Gestern Abend hat eine Mitsängerin den halben Chor bekocht, Anlässe gab es diverse, einer war ihre neue Wohnung. Wir saßen auf Umzugskisten oder selbst mitgebrachten Hockern, aßen mit schwerem Silberbesteck weihnachtlichen Hasen mit hausgemachten Semmelknödeln und waren von Essen und Wohnung sehr beeindruckt. Drei Zimmer in einer Fachwerk-Altbauwohnung, anders als unsere eigene Fachwerk-Altbauwohnung aber ohne Laminat und Papp-Zwischenwände mit hässlichen 80er-Jahre-Türen in Normhöhe (bei 3,50m-Decken), sondern komplett mit Dielenböden und den ursprünglichen, oben halbrunden Türen samt angeschliffenen Glasscheiben – wunderschön.
Gestrichen waren die Wände in einem erstaunlichen Mintgrün (Schlafzimmer), Zartgelb (Arbeitszimmer) und abgetöntem Blau (Wohnzimmer), Wohnzimmerdecke in einem noch dunkleren Blau, Tendenz Flieder, alle Absätze, Türen, Rahmen weiß. Dazu alte oder extrem moderne Möbel, im blauen Salon standen außer den unausgepackten Kisten nur ein Sekretär, ein Flügel und ein knallgrünes Sofa.
Die Mitsängerin erklärte uns die doch überraschenden Farben der Wände: Keine Ikea-Inspiration, kein Feng-Shui: Sie ist Historikerin und hat sorgfältig genau die Farbtöne ausgewählt, die üblich waren, als das Haus im 18. Jahrhundert gebaut wurde. Stimmt – diese Farben kannte ich aus Goethes und Schillers Wohnhäusern in Weimar. Eine Konsequenz, die ich mitsamt den Brüchen (Sofa) sehr schön finde.

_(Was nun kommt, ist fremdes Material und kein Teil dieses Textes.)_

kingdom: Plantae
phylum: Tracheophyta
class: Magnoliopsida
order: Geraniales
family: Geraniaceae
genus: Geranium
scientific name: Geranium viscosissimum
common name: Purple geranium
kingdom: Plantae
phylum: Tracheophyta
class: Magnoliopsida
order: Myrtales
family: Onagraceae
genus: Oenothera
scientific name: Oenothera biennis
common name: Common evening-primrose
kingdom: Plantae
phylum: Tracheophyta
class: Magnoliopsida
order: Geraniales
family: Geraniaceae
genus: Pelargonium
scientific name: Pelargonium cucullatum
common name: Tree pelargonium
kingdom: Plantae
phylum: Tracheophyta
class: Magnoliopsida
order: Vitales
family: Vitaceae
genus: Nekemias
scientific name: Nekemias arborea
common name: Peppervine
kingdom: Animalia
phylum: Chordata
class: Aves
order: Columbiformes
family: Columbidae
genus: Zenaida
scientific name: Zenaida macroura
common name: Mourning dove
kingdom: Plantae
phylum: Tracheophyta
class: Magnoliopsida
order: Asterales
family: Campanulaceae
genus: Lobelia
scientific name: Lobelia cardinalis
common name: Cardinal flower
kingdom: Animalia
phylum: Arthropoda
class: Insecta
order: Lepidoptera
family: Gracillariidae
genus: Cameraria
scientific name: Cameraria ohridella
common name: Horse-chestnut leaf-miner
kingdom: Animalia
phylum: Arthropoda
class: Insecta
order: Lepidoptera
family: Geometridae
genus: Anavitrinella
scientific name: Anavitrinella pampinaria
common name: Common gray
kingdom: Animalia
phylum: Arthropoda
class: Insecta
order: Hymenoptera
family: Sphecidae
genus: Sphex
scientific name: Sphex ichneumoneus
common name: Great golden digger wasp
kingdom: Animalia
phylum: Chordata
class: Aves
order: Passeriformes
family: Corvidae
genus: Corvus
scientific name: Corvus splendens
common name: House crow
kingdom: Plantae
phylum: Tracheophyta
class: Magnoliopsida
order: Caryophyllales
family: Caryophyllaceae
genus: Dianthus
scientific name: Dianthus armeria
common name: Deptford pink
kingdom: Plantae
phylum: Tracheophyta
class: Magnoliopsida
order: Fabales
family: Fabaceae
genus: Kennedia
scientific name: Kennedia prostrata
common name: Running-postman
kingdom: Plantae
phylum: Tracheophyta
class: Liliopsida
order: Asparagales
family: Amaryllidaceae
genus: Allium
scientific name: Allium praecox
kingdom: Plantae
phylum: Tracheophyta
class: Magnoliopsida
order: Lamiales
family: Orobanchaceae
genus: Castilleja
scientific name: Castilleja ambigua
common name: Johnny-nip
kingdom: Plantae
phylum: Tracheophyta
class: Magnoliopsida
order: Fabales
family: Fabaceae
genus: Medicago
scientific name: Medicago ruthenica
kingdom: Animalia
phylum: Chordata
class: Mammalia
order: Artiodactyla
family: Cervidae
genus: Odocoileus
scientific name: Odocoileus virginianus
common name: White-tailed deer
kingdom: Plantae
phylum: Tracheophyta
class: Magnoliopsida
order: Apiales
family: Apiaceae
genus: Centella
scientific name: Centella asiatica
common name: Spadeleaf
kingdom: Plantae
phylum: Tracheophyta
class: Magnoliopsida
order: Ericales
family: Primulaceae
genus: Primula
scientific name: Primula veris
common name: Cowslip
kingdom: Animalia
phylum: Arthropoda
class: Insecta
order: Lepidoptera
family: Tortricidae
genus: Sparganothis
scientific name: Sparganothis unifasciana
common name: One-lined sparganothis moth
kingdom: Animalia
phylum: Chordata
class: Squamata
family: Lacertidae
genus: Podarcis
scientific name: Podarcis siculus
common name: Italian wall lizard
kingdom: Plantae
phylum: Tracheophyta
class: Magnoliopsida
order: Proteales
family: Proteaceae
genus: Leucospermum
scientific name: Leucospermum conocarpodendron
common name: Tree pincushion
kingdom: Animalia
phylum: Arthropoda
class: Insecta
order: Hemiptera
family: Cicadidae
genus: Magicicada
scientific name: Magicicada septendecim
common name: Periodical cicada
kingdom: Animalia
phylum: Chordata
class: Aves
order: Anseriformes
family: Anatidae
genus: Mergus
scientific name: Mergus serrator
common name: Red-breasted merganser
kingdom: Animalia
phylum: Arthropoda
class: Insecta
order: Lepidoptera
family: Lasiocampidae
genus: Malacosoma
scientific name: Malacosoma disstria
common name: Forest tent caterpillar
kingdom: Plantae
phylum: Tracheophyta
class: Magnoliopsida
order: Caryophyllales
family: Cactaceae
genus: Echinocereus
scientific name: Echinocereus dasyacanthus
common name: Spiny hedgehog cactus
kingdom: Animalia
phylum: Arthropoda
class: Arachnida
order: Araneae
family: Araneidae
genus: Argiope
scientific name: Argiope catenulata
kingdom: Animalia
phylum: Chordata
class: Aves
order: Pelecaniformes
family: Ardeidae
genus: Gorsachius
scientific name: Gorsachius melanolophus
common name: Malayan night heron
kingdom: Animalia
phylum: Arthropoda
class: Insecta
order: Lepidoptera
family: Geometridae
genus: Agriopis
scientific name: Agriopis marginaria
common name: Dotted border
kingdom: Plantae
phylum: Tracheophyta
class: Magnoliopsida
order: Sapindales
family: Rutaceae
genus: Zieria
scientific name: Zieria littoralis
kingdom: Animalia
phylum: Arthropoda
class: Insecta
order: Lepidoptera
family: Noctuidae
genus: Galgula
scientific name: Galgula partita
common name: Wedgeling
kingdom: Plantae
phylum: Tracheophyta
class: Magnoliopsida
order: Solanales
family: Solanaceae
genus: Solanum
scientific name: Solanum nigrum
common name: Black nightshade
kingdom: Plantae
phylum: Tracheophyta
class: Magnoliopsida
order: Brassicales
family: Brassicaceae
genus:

(Und die eigene Wohnung erscheint umgehend schrabbelig und lieblos – im Vergleich zum Eingangsbereich des Hauses, der in einem Durchgang zu den Hinterhöfen liegt und darum Pennern Nachtquartier und Sprayern Platz für Graffiti bietet, ist allerdings auch sie fast „Schöner Wohnen“. Als ich heute Vormittag das Haus verließ, kam eine Kleinfamilie vorbei, das Kind schaute mich und unsere Haustür an, fragte im Weitergehen die Eltern: „Kann man denn da drin wohnen?“ Man kann. Trotzdem der heiße Wunsch nach weißen Flügeltüren.)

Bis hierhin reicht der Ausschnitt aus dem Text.